Herald Lusk | School Resource Officer: Bridging the Gap Between Law Enforcement and Education
LUSK – Two and a half years ago, Agent Tyler Stream moved his family to Lusk for a newly created and somewhat controversial position in the community. He was hired to be the Lusk Police Department and School Resource Officer for the Niobrara County School District, a position he had held in other districts, but in larger communities.
Stream has now been working with students, teachers, law enforcement and community residents for nearly 36 months and while his days are never the same, his mission does not change. He wants to be a proactive force for diversion, safety and education as it relates to the youth of Lusk.
Stream focuses on a team approach to achieving these goals. He works to keep children “out of the system” and then, when unavoidable, is part of the team that creates, under state law, a single point of entry to ensure that these young people or have worked through all possible alternatives to the most difficult results of bad decision making.
When Chief Bo Kerin first approached the school and the city to create the position, he estimated that his officers spent thirty to thirty-five percent of their time in the buildings of the school. Then they were called to the building a situation had often already escalated to the point where law enforcement and subsequently the justice system had to be involved. the goal of the School Resource Officer or SRO position was to create early intervention, education, and diversion programs to prevent this. The person in this person also works to build relationships with students and their families to truly be a positive resource, not just another person pulling them down.

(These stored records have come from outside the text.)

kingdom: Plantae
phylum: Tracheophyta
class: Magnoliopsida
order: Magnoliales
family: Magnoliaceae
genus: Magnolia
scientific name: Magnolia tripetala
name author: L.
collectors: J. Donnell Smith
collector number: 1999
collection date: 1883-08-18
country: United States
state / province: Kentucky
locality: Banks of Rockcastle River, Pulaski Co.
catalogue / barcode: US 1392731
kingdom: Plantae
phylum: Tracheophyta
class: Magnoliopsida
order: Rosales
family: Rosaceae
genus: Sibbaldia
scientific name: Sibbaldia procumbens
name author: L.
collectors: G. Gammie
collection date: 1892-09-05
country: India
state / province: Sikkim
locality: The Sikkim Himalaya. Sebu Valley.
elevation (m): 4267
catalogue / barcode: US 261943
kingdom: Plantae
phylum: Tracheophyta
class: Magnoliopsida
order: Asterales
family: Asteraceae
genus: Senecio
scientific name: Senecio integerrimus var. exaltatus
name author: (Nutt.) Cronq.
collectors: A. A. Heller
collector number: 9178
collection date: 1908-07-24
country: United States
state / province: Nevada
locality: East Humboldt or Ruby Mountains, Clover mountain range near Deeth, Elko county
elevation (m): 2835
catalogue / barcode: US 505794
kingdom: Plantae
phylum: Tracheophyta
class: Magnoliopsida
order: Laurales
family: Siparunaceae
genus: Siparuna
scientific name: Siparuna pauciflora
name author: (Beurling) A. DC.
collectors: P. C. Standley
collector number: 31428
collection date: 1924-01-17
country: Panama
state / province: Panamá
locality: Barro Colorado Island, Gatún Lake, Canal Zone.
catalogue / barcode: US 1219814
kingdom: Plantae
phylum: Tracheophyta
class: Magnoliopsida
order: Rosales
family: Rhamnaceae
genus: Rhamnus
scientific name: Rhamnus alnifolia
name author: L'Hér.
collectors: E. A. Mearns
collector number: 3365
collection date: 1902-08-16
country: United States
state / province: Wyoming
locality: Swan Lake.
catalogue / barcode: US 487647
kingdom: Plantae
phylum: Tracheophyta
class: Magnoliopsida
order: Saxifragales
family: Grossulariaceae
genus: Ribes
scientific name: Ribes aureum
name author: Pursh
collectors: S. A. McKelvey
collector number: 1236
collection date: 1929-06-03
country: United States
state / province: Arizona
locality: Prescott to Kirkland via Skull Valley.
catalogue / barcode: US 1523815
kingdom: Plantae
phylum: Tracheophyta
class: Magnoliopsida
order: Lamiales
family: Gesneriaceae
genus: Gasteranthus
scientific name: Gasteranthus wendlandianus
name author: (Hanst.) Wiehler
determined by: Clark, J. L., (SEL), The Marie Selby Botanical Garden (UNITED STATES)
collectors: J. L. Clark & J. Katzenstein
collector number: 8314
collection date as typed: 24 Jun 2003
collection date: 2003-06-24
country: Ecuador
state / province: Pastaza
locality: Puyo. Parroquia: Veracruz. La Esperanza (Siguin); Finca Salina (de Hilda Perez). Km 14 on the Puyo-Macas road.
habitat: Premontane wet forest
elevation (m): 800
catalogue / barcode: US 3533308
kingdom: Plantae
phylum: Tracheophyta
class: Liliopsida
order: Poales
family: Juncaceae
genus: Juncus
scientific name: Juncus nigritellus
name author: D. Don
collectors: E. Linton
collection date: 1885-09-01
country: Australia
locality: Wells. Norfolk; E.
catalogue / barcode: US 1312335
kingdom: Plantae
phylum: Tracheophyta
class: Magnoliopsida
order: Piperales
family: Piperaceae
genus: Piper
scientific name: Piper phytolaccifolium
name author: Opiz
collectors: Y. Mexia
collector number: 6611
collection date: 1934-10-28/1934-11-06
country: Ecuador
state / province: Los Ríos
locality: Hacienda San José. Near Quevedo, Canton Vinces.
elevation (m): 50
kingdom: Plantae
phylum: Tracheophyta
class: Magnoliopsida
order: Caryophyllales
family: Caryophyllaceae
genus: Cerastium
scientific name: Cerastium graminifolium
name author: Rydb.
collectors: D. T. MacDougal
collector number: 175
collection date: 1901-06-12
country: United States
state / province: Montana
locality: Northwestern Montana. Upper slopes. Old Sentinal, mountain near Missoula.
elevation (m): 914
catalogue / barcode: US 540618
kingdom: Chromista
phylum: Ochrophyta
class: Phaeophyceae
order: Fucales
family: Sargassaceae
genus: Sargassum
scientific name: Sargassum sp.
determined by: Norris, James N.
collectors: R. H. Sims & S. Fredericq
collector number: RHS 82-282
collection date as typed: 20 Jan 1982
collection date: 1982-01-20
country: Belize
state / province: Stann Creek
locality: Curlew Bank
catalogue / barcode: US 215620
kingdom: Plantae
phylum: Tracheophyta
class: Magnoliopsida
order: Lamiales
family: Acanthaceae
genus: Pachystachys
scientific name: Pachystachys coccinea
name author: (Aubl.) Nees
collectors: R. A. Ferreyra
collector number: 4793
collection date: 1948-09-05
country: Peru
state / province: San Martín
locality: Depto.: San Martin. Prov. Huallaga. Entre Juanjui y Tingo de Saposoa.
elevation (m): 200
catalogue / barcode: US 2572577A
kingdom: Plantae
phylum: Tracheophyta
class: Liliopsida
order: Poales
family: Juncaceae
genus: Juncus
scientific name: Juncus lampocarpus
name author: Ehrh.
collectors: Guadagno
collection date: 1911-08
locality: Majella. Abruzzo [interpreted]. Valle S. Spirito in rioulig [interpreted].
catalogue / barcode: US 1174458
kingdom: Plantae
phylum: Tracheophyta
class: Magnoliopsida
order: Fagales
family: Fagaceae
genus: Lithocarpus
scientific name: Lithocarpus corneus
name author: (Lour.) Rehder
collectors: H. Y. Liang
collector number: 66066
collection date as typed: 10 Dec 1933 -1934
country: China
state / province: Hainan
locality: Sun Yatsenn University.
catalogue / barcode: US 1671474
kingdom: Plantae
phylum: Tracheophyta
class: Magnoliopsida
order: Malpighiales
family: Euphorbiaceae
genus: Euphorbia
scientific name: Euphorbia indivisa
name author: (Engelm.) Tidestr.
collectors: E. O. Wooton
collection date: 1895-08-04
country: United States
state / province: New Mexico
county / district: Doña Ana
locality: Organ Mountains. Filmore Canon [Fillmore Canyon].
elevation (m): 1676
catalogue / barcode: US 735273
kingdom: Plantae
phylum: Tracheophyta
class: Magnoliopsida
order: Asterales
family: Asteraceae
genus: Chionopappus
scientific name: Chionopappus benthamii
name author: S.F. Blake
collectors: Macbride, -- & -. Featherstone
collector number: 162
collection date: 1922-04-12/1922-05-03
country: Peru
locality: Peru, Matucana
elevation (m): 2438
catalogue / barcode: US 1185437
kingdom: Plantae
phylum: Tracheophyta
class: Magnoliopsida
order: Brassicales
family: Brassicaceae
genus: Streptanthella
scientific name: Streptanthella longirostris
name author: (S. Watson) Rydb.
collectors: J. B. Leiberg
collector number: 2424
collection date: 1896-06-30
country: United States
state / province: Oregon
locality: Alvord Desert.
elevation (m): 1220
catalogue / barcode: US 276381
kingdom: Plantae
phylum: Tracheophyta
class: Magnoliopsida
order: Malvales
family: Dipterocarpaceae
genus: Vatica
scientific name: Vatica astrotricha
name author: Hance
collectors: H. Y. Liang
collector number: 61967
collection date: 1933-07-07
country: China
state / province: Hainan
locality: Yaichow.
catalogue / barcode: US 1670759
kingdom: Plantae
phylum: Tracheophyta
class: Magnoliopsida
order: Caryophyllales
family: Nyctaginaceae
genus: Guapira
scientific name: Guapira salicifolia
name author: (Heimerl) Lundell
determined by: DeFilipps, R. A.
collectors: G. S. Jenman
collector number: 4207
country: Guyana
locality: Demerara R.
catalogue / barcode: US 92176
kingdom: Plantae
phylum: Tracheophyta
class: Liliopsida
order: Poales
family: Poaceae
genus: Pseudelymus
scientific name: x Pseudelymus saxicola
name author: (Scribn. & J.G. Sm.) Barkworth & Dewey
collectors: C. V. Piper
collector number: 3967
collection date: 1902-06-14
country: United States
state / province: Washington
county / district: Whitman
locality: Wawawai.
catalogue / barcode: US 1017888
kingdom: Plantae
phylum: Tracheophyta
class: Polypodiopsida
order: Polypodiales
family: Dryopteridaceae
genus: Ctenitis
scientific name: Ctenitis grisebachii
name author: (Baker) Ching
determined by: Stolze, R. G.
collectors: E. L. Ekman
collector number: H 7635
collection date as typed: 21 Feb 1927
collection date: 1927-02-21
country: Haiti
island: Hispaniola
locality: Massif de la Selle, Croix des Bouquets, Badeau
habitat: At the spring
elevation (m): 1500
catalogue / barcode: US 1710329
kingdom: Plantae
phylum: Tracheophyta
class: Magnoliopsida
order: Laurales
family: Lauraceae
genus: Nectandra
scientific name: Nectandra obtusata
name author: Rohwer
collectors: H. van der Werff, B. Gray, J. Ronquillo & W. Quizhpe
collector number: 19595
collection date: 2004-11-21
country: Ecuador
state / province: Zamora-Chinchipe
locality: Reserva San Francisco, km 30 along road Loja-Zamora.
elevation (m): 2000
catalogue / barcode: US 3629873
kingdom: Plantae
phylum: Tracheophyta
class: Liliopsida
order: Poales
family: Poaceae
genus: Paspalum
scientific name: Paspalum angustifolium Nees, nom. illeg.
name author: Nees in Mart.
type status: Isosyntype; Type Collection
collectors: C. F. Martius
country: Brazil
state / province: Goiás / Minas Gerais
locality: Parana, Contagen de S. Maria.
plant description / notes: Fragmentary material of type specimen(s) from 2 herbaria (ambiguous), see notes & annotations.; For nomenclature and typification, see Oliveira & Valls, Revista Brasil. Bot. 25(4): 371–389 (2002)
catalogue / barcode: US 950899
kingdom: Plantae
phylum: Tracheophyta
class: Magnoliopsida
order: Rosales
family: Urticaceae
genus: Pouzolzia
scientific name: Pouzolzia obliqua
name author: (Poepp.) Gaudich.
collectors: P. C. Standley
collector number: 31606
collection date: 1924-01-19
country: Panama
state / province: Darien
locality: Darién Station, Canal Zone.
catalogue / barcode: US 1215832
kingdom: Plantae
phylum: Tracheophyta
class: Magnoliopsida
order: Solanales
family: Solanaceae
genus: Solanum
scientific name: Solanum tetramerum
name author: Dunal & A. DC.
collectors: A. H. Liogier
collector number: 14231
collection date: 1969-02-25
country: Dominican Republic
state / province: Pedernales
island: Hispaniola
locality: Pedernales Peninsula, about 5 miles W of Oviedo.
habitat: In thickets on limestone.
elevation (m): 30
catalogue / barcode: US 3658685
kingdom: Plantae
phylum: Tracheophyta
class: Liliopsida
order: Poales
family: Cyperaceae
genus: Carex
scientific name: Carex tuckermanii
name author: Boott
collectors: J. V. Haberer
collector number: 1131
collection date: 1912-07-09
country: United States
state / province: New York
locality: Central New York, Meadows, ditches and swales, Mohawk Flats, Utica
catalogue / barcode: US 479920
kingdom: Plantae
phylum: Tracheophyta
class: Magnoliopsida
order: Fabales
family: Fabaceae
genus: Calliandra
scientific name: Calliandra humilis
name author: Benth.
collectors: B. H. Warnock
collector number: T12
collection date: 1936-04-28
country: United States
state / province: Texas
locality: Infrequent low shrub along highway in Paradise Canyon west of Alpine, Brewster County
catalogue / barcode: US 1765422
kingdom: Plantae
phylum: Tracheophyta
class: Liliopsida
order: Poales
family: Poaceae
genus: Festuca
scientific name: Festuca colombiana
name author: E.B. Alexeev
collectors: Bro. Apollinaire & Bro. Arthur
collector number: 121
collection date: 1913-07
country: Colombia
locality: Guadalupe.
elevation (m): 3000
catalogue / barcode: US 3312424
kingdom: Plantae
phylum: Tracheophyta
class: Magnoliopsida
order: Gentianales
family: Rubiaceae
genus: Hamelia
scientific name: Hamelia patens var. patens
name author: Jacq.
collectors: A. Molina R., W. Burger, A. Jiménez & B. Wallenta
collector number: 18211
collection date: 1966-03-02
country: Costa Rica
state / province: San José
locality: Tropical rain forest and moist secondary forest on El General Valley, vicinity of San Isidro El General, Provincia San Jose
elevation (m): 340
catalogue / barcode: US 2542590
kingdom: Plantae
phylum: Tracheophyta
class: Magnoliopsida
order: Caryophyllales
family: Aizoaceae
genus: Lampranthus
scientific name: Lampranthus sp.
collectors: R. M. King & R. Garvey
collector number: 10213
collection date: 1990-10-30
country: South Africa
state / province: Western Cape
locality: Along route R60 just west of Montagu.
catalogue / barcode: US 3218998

Stream also plays a key role in environmental security assessment and completion of ALICE Active shooter training and crisis response training within the school district. Stream has been slowly making changes to parking lots, drop off points, entrances and security systems to ensure students are safe and in a safe environment from the minute they are dropped off at school until the minute they get home. This has included changes to on-campus traffic and parking passes so that all vehicles on school grounds that are not in the visitor parking lot can be immediately identified. The Navigate 360 app and program have also been implemented. This allows near instantaneous information to flow during a crisis to account for students and staff and to communicate discreetly and direct staff cell phones. It was activated for all exercises and for cases of missing students reported when all other resources were exhausted.
On the front line in situations involving underage vaping, tobacco, alcohol and other substance issues, Stream attempts to create an internal response to an internal problem that allows students to begin making better choices without involve the justice system. He is currently in the process of transitioning the diversion program to a fully online program, notforme.org, which allows students to complete it on their own within a set time frame. This allows students to stay in school and in class while fulfilling certain obligations.
Other programs that have been implemented are Rocket Rules, which is safety for K-3 and includes household and neighborhood safety and awareness. Foundations for a Drug-Free World is the Grade 7 and 8 program. He now works with teacher Lacey Wurdeman on substance abuse education through his life courses. This year will be the first year that Stream hopes to take selected students to a leadership camp, Camp Post-Guard in the summer of 2022.
Prime for Life is a large mental health program for teens that Stream hopes to be a part of in the future, but this program requires more time and resources than the community currently has. They also plan to start a community service program as part of the diversion process.
The ultimate goal is to prevent children from entering a system and getting lost or engaging in risky behaviors that ultimately harm their physical and mental health. Even with many years of experience and a supportive administration, the process is slow and Stream is only one person. He can’t be everywhere at once and although his main role is with the schools he still works for the police department and when the schools are closed for breaks he can be found helping with investigations and to paperwork. Since he doesn’t have a patrol schedule when possible, Stream is called in to help with the most intense investigations or those that require more manpower. While community members shouldn’t expect to see Stream directing traffic in a parade or stopping high-speed cars, they can rest assured that he’s always busy. He is rarely found in his office in high school as he tries to do extensive tours and walk around both campuses. He is at Lance Creek School weekly and is also responsible for following up on wellness checks or truancy checks with students.
While no one can guess the future, Stream hopes he can put systems in place for the district and community that come to rely on the position of SRO, whether it’s him or another officer occupying that position. job. It’s all about process and relationships, heavy with those relationships. To help students trust the position and know that it is someone they can go to first, instead of last and to help the community know that the SRO and other law enforcement are ultimately there to be resources, not just the guys you see when the law is broken.